Do início do Plano Real (julho/94) até agosto de 2002, o peso dos produtos e serviços administrados e monitorados pelo governo no IPCA aumentou 86,81% na Região Metropolitana de Curitiba, passando de 14,7317 pontos percentuais para 27,5206. Entre os itens que ganharam mais peso, destaques para: IPTU (de 0,173 para 1,3287), gás de bujão (de 0,5879 para 1,1750), energia elétrica residencial (de 1,4843 para 3,5224) e telefone fixo (de 0,9662 para 3,0252).

Cai a venda de combustíveis

Olavo Pesch

Outro levantamento divulgado ontem pelo Senge/PR e Dieese, com base em informações das companhias distribuidoras, apontou a redução de 0,2% na venda de combustíveis no Paraná no primeiro semestre de 2002 em relação ao mesmo período de 2001 – de 3.161.334 para 3.155.385 metros cúbicos. No Brasil, o volume comercializado caiu 2,3%. O Paraná participa com 7,47% do total de combustíveis vendidos no País.

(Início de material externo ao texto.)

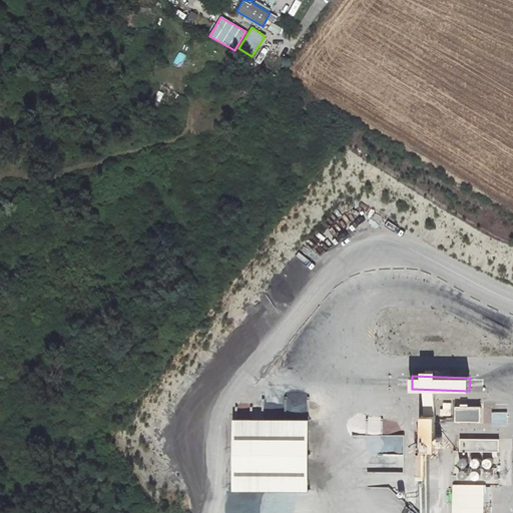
[(456,406),(456,421),(481,421),(481,406),(456,406)]
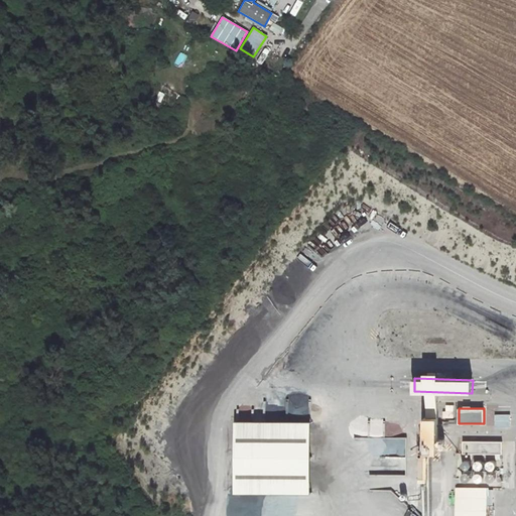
[(424,453),(438,453),(438,417),(425,417),(424,453)]
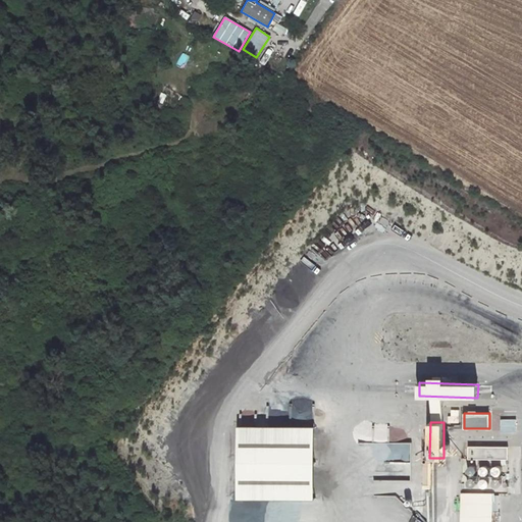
[(231,425),(232,499),(310,499),(310,425),(231,425)]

A venda de gasolina no Estado apresentou queda de 2,0%, enquanto o total nacional foi reduzido em 1,3%. “Esses dados refletem um pouco a performance da economia. Com o aumento de preço dos combustíveis e queda de renda da população brasileira (de 5% neste ano), as pessoas economizam no deslocamento, mesmo com a frota crescendo”, comenta o economista Cid Cordeiro, do Dieese.

No primeiro semestre do ano, a comercialização de GLP diminuiu 0,1% no Paraná, menos que o decréscimo nacional no período (-3,4%). Já a venda de óleo diesel teve incremento de 3,7% no Estado e aumento de 2,0% no País. Na análise do Dieese, o melhor resultado local é reflexo da boa safra.

A inflação da classe média

O índice de custo de vida (inflação) da classe média (renda familiar situada entre 10 e 40 salários mínimos) curitibana calculado pela FAE Business School no mês de agosto foi de 0,55%. Esse número se deve principalmente ao aumento de preços verificado no grupo Alimentos e Bebidas, o qual apresentou inflação de 1,7%. Dentro desse grupo, os panificados foram os produtos que mais apresentaram elevação em seus valores (6,9%), devido, principalmente, à alta de preços da farinha e dos ovos.

A segunda maior elevação no mês foi constatada no setor Transporte e Comunicação – 0,68% -, em função, especialmente, do aumento da tarifa do transporte coletivo. Entre os 341 itens pesquisados, em 190 foram constatados aumento de preços, em 132, queda, e 19 apresentaram preços estáveis.